When Defense Department leaders alert Congress to a national-security threat, Republican lawmakers usually take it seriously. But there's one big exception.
Calved icebergs from the nearby Twin Glaciers are seen floating on the water on July 30, 2013 in Qaqortoq, Greenland.
Calved icebergs from the nearby Twin Glaciers are seen floating on the water on July 30, 2013 in Qaqortoq, Greenland.
In general, when Defense Department leaders alert Congress to a national-security threat, we expect Republican lawmakers to take it seriously. Rebecca Leber reported this week, however, Pentagon concerns about climate change affecting military operations are being ignored by GOP officials.

At a Senate Foreign Relations Committee hearing [on Tuesday], a Department of Defense representative laid out how climate change is exposing its infrastructure in coastal and Arctic regions to rising sea levels and extreme weather, and that it's even impacting decisions like which types of weapons the Pentagon buys.
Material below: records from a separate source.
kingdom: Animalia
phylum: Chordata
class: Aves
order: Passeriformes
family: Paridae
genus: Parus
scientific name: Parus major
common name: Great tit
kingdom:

This is only the latest in a series of recent warnings from the military, which raised the issue as far back as George W. Bush's second term. In March, the Pentagon warned, in its Quadrennial Defense Review, that the effects of climate change "are threat multipliers that will aggravate stressors abroad such as poverty, environmental degradation, political instability, and social tensions -- conditions that can enable terrorist activity and other forms of violence." In other words, increased drought and water shortages are likely to trigger fighting over limited resources.
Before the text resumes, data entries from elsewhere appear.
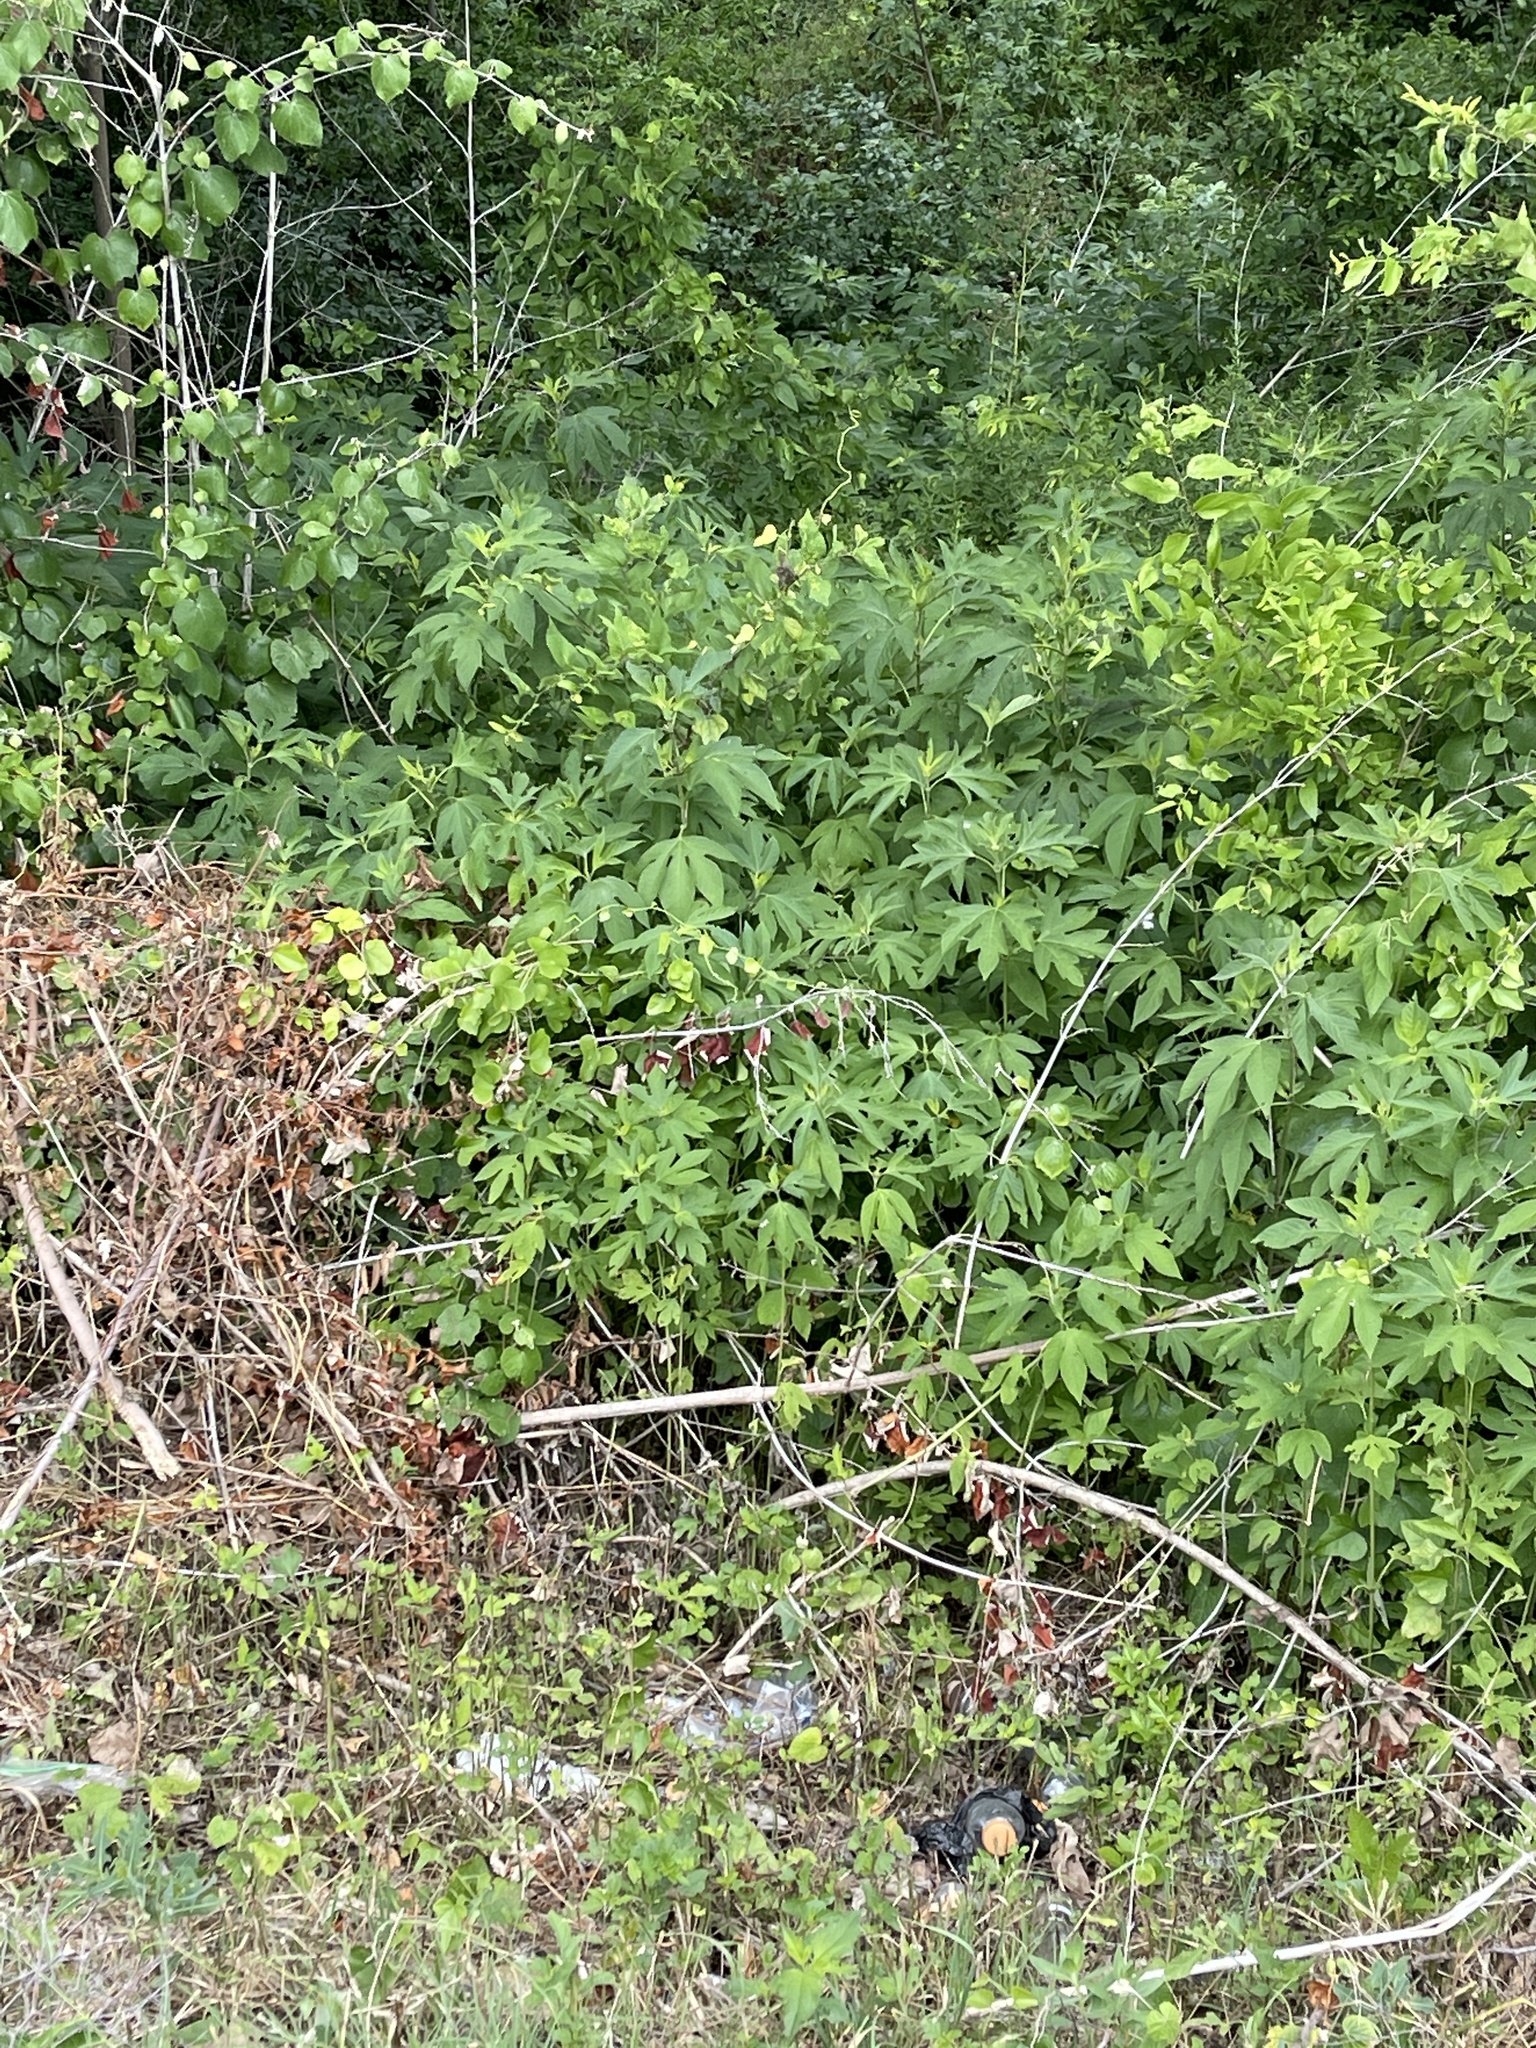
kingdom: Plantae
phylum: Tracheophyta
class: Magnoliopsida
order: Asterales
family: Asteraceae
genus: Ambrosia
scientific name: Ambrosia trifida
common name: Giant ragweed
What's striking is the Republicans' indifference. In fact, it's worse than indifference -- GOP lawmakers aren't just ignoring the Pentagon's concerns about climate and national security; they're actually pushing hard in the other direction.
 
Kate Sheppard noted a few months ago that House Republicans "passed an amendment to the National Defense Authorization bill ... that would bar the Department of Defense from using funds to assess climate change and its implications for national security."
 
Rep. David McKinley (R-W.Va.), the sponsor of the measure, argued at the time, "The climate is obviously changing; it has always been changing. With all the unrest around the [world], why should Congress divert funds from the mission of our military and national security to support a political ideology?"
 
The answer, of course, is that climate change and national security, whether the right chooses to acknowledge this or not, are inextricably linked. Telling U.S. military leaders they must bury their heads in the sand because congressional Republicans say so won't help.
 
Indeed, as recently as May, military researchers published a report that GOP lawmakers should at least consider reading.

The accelerating rate of climate change poses a severe risk to national security and acts as a catalyst for global political conflict, a report published Tuesday by a leading government-funded military research organization concluded. The CNA Corporation Military Advisory Board found that climate change-induced drought in the Middle East and Africa is leading to conflicts over food and water and escalating longstanding regional and ethnic tensions into violent clashes. The report also found that rising sea levels are putting people and food supplies in vulnerable coastal regions like eastern India, Bangladesh and the Mekong Delta in Vietnam at risk and could lead to a new wave of refugees.

Similar analyses have been available for years.
 
I suppose the question for congressional Republicans is, do you only listen to the Defense Department's national security concerns when the Pentagon is saying what the GOP wants to hear?